Civil Engineering & Design
Graham Lake Dam Rehabilitation
The Graham Lake Dam is part of the Ellsworth Project, which is owned and
operated by Bangor Hydro-Electric Company (BHE). The embankment was constructed
in 1923 as a semi-hydraulic fill. Engineering assessments determined that the
earth embankment contained soils that were susceptible to seismically induced
liquefaction. In addition, the embankment is founded on a sensitive, soft silty
clay which, in conjunction with a high phreatic surface and loose soils,
contributed to a low slope stability factor of safety.
A feasibility study was conducted to determine a cost-effective approach to
remediation. Devine Tarbell & Associates, Inc.’s (DTA) staff designed the
selected remediation and provided Owner’s Representative services on-site during
construction.
DTA’s staff concluded that the most cost-effective approach to remediation was a
concrete gravity flood control structure located at the downstream toe of the
existing dam, integrated with the existing spillway structure. Design of the new
flood control structure was constrained by the limited land available at the
downstream slope, and appeared to require an extensive tieback wall to maintain
the stability of the downstream slope of the dam while digging a 30-foot-deep
excavation to bedrock foundation subgrade, significantly increasing project
costs. As an alternative to the tieback wall, DTA’s staff developed a unique and
cost effective approach using a counterweight berm, constructed in sequential
cells, to replace the soft foundation soils at and below the toe of the dam,
effectively buttressing stability during excavation.

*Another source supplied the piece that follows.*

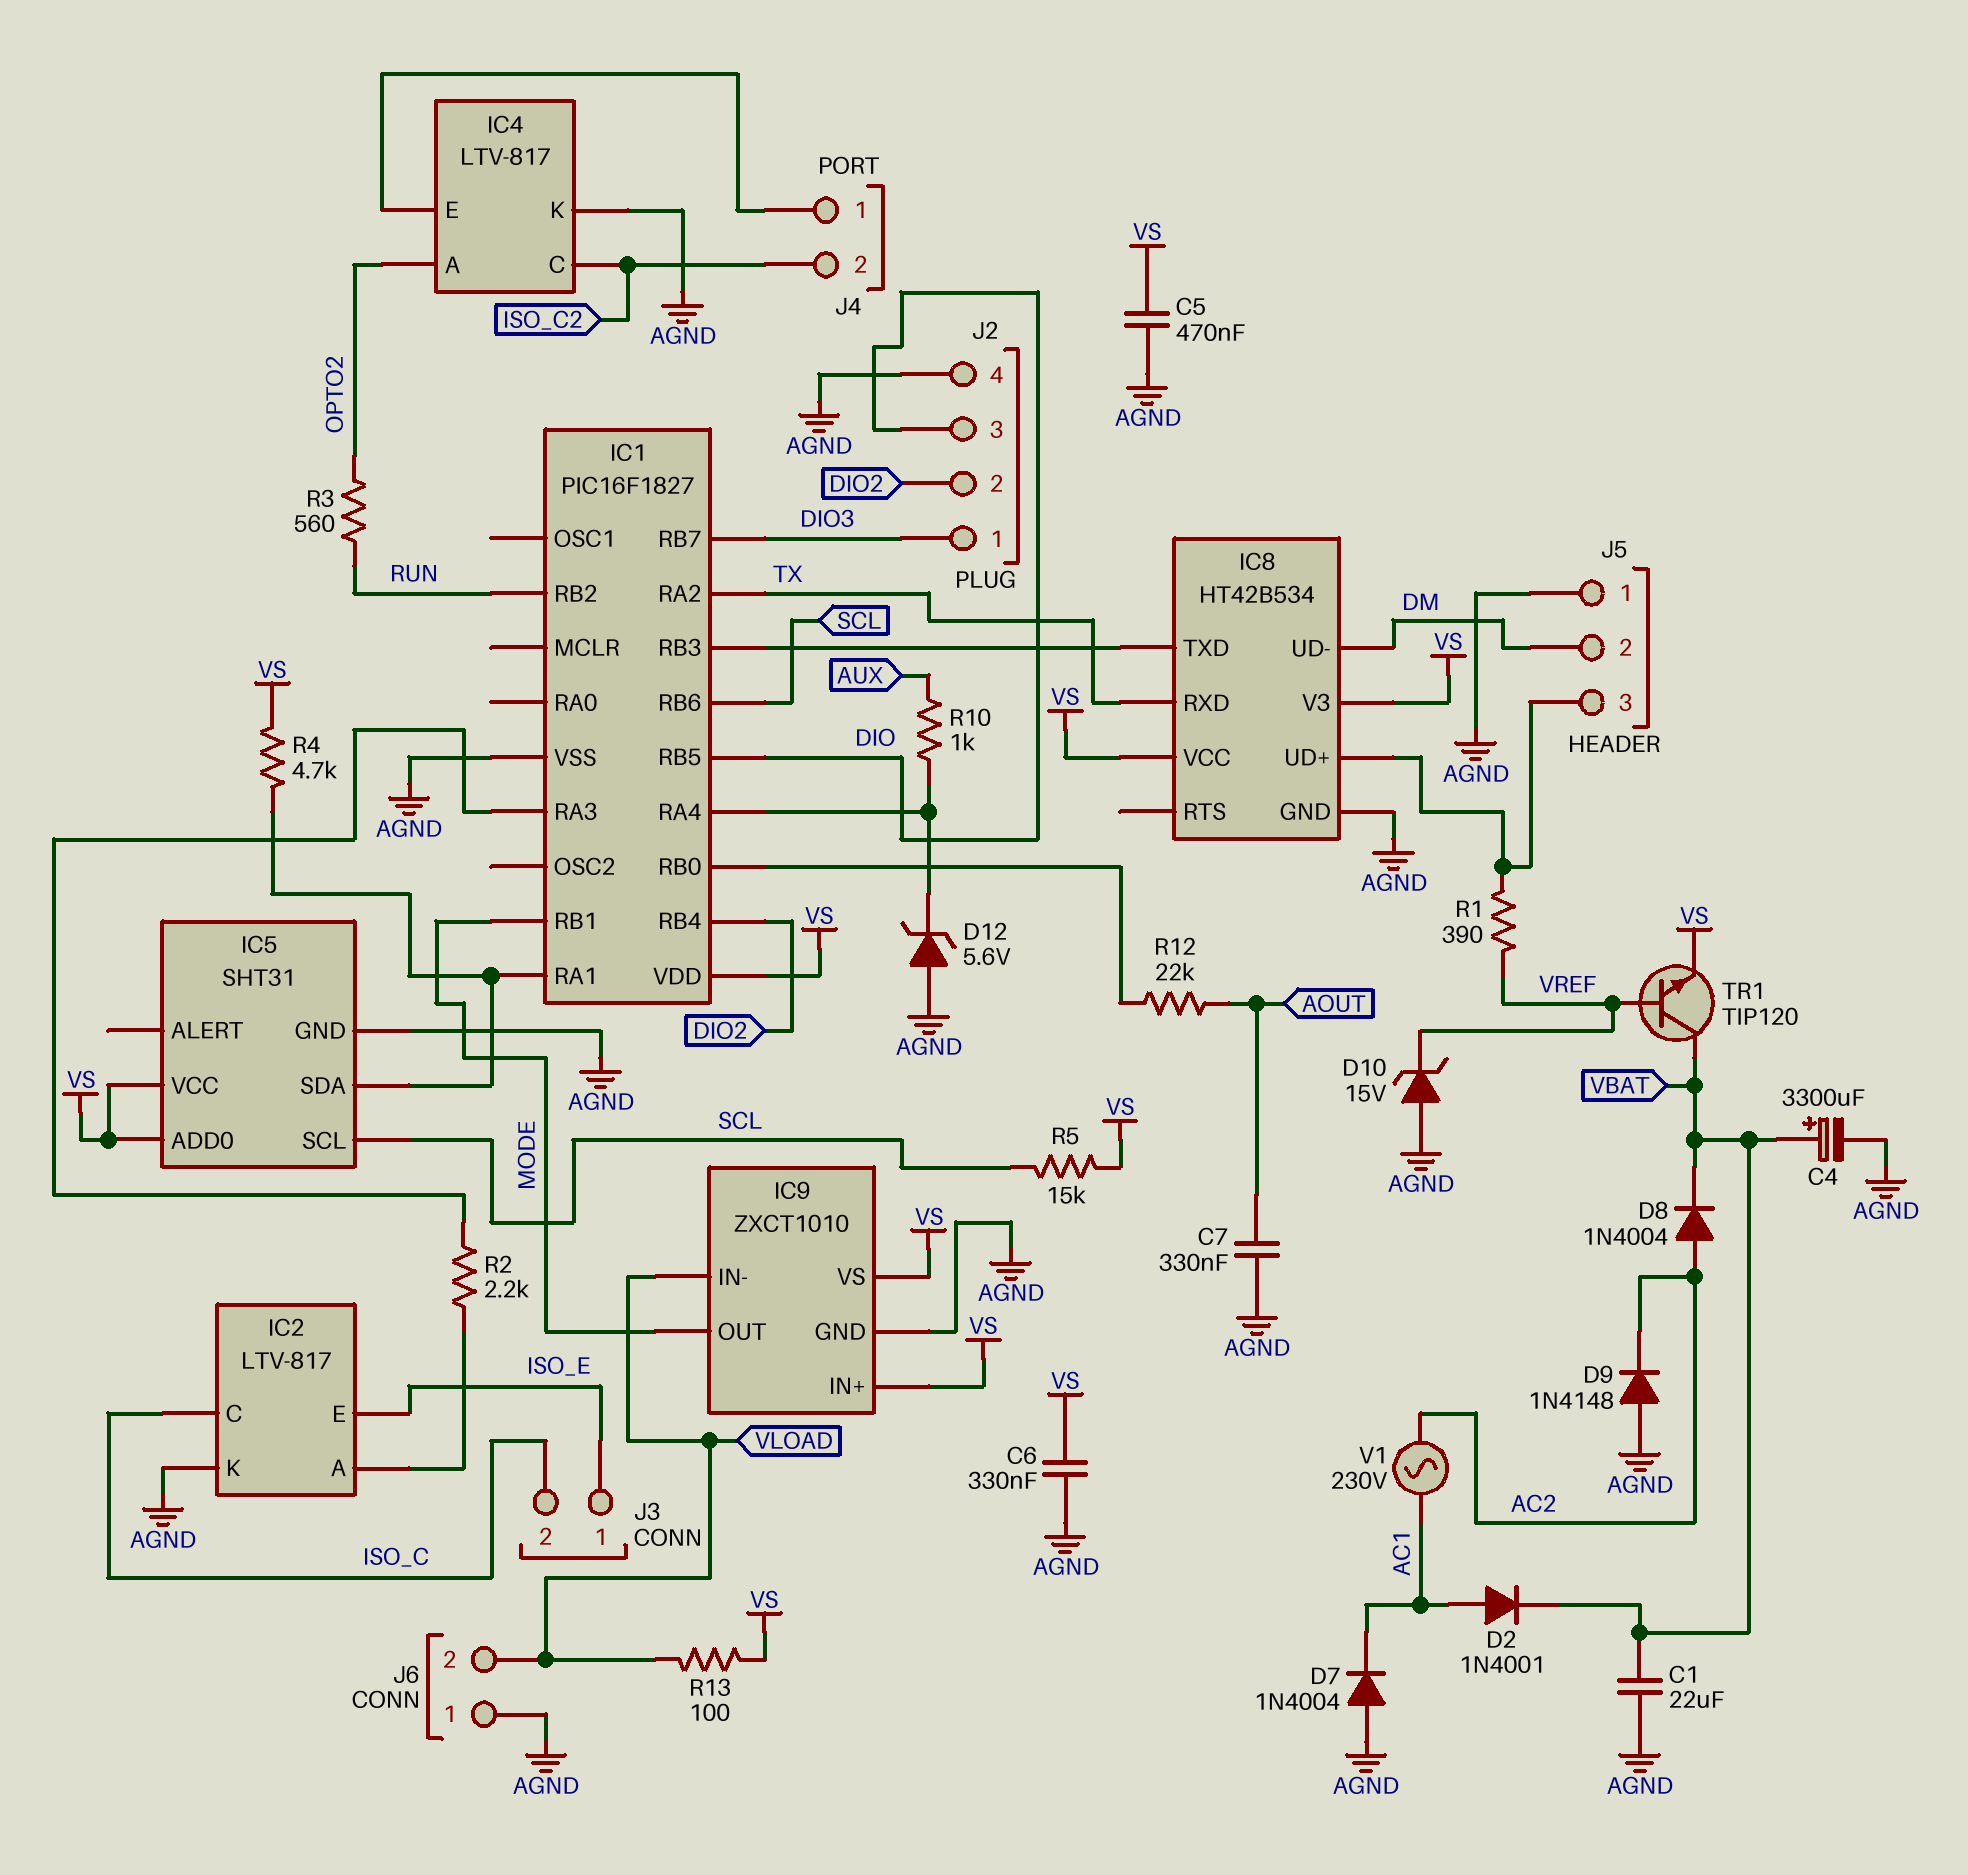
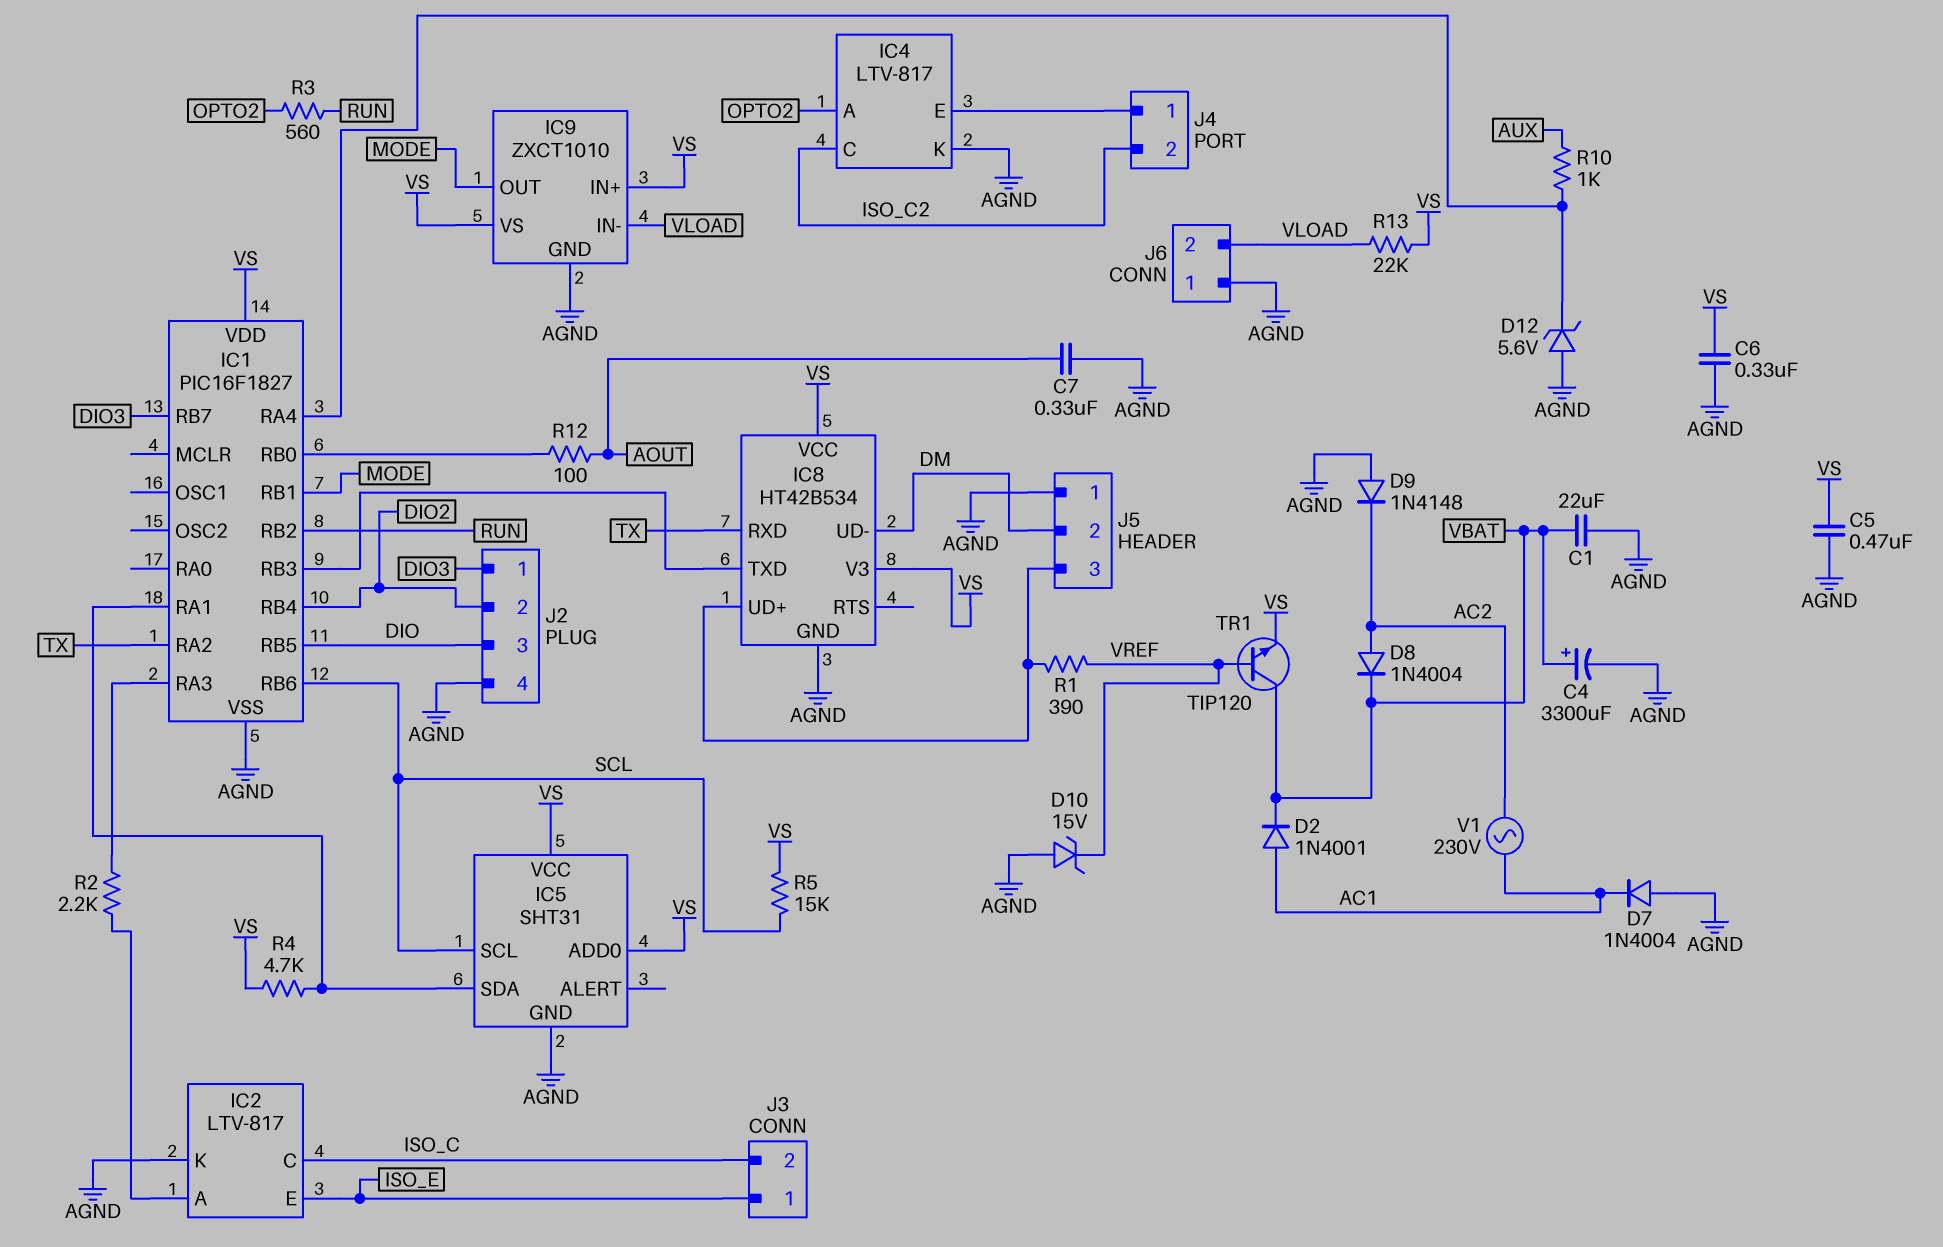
R12: 22k (AOUT, IC1/RB0) -> 100 (AOUT, IC1/RB0)
R13: 100 (VLOAD, VS) -> 22k (VLOAD, VS)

The existing dam consisted of granular soils and would serve as the upstream
cofferdam for the excavation during construction. To control seepage, DTA’s
staff specified a deep well system. After installation of each deep well in the
dam, a pumping test was conducted. The indicated hydraulic response of the dam
to pumping, measured by piezometers, was evaluated using a three-dimensional
groundwater flow model to assess the need for additional wells prior to
excavation. Field instrumentation to monitor slope stability during excavation
and construction included piezometers and slope inclinometers.